EXERCISE DETAILS: Find the string "Oficial" in the data, then copy every line where it is found.

SOURCE RECORDS:
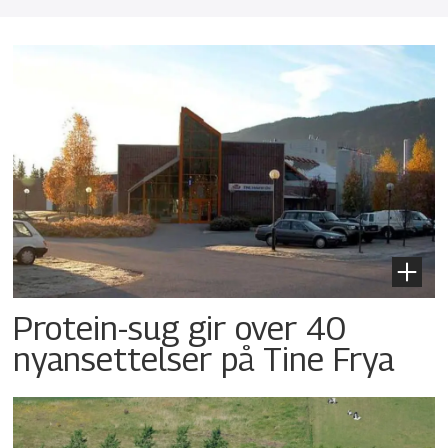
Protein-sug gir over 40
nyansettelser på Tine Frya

---

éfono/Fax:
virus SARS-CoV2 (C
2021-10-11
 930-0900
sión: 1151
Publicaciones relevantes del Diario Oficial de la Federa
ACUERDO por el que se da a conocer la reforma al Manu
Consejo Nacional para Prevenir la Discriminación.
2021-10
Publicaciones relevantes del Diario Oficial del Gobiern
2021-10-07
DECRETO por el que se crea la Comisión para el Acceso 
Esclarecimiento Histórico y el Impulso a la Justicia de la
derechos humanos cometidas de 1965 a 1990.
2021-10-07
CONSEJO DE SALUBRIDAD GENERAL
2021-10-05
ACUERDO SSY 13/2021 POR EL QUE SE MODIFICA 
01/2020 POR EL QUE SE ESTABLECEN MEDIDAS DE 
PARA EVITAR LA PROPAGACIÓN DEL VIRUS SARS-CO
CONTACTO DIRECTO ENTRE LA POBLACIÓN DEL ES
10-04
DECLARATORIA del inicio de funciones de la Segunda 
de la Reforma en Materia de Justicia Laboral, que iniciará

EXPECTED ANSWER:
Publicaciones relevantes del Diario Oficial de la Federa
Publicaciones relevantes del Diario Oficial del Gobiern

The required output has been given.